Dalam banyak yurisdiksi, termasuk beberapa negara yang menerapkan hukum pidana, pecandu narkoba umumnya tidak dikenakan hukuman pidana karena ketergantungannya pada narkoba. Pendekatan yang lebih umum adalah memperlakukan ketergantungan narkoba sebagai masalah kesehatan masyarakat dan memberikan perlindungan serta perawatan medis bagi pecandu.

Namun demikian, ada negara-negara di mana pemakaian narkoba masih dianggap sebagai tindakan melanggar hukum, termasuk pemakaian oleh pecandu. Dalam konteks ini, pecandu narkoba masih dapat dikenakan sanksi pidana, meskipun fokusnya mungkin lebih pada rehabilitasi daripada hukuman penjara.

Tren global dalam pendekatan terhadap pecandu narkoba telah beralih dari penekanan pada hukuman pidana menuju pendekatan yang lebih berfokus pada rehabilitasi, perawatan, dan pencegahan. Banyak negara mengakui bahwa ketergantungan narkoba adalah masalah kesehatan masyarakat yang memerlukan respons yang komprehensif dan terpadu.

Masa depan penanganan pecandu narkoba mungkin melibatkan langkah-langkah seperti:

- Penekanan pada rehabilitasi: Upaya akan difokuskan pada pemulihan dan rehabilitasi pecandu melalui program perawatan kesehatan mental dan rehabilitasi, seperti pengobatan penggantian narkoba, terapi perilaku kognitif, dan dukungan psikososial.

- Peningkatan akses ke perawatan: Lebih banyak sumber daya akan dialokasikan untuk menyediakan akses yang lebih mudah dan terjangkau ke layanan perawatan kesehatan mental dan rehabilitasi bagi pecandu narkoba.

- Reduksi stigma: Lebih banyak upaya akan dilakukan untuk mengurangi stigma terhadap pecandu narkoba, sehingga mendorong mereka untuk mencari perawatan dan mendukung reintegrasi mereka ke dalam masyarakat.

- Pendekatan pencegahan: Tindakan pencegahan yang lebih luas dan komprehensif akan ditempuh, termasuk pendidikan tentang bahaya narkoba, promosi kesehatan mental, dan langkah-langkah pengurangan risiko.

Legalisasi dan pengaturan: Beberapa negara telah mengambil langkah untuk melonggarkan atau melegalkan penggunaan dan pengangkutan narkoba tertentu, terutama untuk keperluan medis atau rekreasional.
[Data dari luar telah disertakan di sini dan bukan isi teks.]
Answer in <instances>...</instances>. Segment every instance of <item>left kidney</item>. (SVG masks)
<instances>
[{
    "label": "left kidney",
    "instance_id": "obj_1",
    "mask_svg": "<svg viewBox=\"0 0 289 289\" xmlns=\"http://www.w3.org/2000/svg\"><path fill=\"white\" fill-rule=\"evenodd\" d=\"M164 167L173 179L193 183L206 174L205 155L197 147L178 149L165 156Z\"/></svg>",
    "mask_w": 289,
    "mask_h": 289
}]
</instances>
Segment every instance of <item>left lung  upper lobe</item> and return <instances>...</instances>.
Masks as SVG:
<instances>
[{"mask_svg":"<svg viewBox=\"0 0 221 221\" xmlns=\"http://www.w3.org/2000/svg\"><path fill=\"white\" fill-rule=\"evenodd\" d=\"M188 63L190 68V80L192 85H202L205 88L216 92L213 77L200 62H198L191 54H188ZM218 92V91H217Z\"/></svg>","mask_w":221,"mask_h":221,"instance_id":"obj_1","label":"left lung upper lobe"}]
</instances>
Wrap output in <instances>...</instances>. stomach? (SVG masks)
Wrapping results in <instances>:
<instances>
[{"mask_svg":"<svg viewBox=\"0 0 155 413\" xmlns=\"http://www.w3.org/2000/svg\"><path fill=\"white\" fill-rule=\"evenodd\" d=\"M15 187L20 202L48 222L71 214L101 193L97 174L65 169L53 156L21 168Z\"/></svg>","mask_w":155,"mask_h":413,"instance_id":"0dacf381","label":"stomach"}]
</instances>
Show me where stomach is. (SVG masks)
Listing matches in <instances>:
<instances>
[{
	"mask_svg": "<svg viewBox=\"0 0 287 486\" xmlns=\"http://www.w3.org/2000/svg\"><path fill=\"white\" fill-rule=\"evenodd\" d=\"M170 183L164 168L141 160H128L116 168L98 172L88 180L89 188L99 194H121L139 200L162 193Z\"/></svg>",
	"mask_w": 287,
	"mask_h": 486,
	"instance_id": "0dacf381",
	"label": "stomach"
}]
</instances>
Pengaturan ketat akan diberlakukan untuk membatasi risiko penyalahgunaan dan melindungi masyarakat.

Namun, penting untuk diingat bahwa perkembangan ini mungkin bervariasi di setiap negara dan dapat dipengaruhi oleh faktor-faktor sosial, politik, dan budaya yang ada. Untuk informasi yang lebih akurat dan terkini mengenai pengaturan pengangkatan bagi pecandu narkoba di masa depan, disarankan untuk mengacu pada undang-undang dan kebijakan yang berlaku di yurisdiksi tempat Anda tinggal atau berada.